Proposal: new signal-handling API

Johan Tibell johan.tibell at gmail.com
Fri Jul 18 13:37:04 EDT 2008


On Fri, Jul 18, 2008 at 5:45 PM, John Goerzen <jgoerzen at complete.org> wrote:
> Duncan Coutts wrote:
>> The main question is if it's too simple. Can people who know about and
>> use signals take a look and see if it covers everything? I'm cc'ing a
>> couple more people who know about and use signals.
>
> 1) Instead of deprecating the low-level API, I would prefer to have it still
> available -- ideally with the new API implemented in terms of it.  I can see
> cases where I really want to make the handler be what I say, not anything
> else.  For instance, say some library was catching SIGABRT for its own
> purposes, but in a certain section of code, I really want SIGABRT to be
> handled in a certain way.  Using the old API, I could save off the old
> handler, install a new handler that does what I want, and restore the old
> one later (assuming I didn't dump core).
>
> [snip]
>
> Thanks for your work on this.  These are probably not popular cases.  On the
> other hand, I have tended to run into limitations in System.Posix in the
> past in areas that weren't anticipated to be popular cases ;-)

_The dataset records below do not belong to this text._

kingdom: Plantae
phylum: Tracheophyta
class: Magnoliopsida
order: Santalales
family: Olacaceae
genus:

I think John raises a very important point. This is something I've
been thinking about since the discussion on the System.Process
overhaul. It's my firm belief that when wrapping a low-level OS
library it's important to provide as much of its functionality as
possible even if that means that the resulting API is quite low-level.
You can of course add some convenience functions on top of the
low-level interface for the more common cases.

In general, it's also important to export (maybe in a .Internal
module) the low-level data types (e.g. file descriptors in the case of
a file API) so that someone else can write an API using the FFI that
integrates with yours. If you provide e.g. a completely abstract
Socket type that wraps the `int' the OS uses to represent the socket
then it's not possible to extend the API from another package.

If you only add the high level functionality that cover say 95% of the
use cases then larger programs will inevitably run into cases when the
current API simply don't support the functionality that you need and
they will have to use resort to using the FFI. This is quite
unsatisfactory as wrapping an OS function so it works on different
platforms and with different Haskell compilers is quite tricky.

To summarize: Please always provide a low-level wrapping that is as
close to the API provided by the OS as possible and then build
convenience functions on top of that.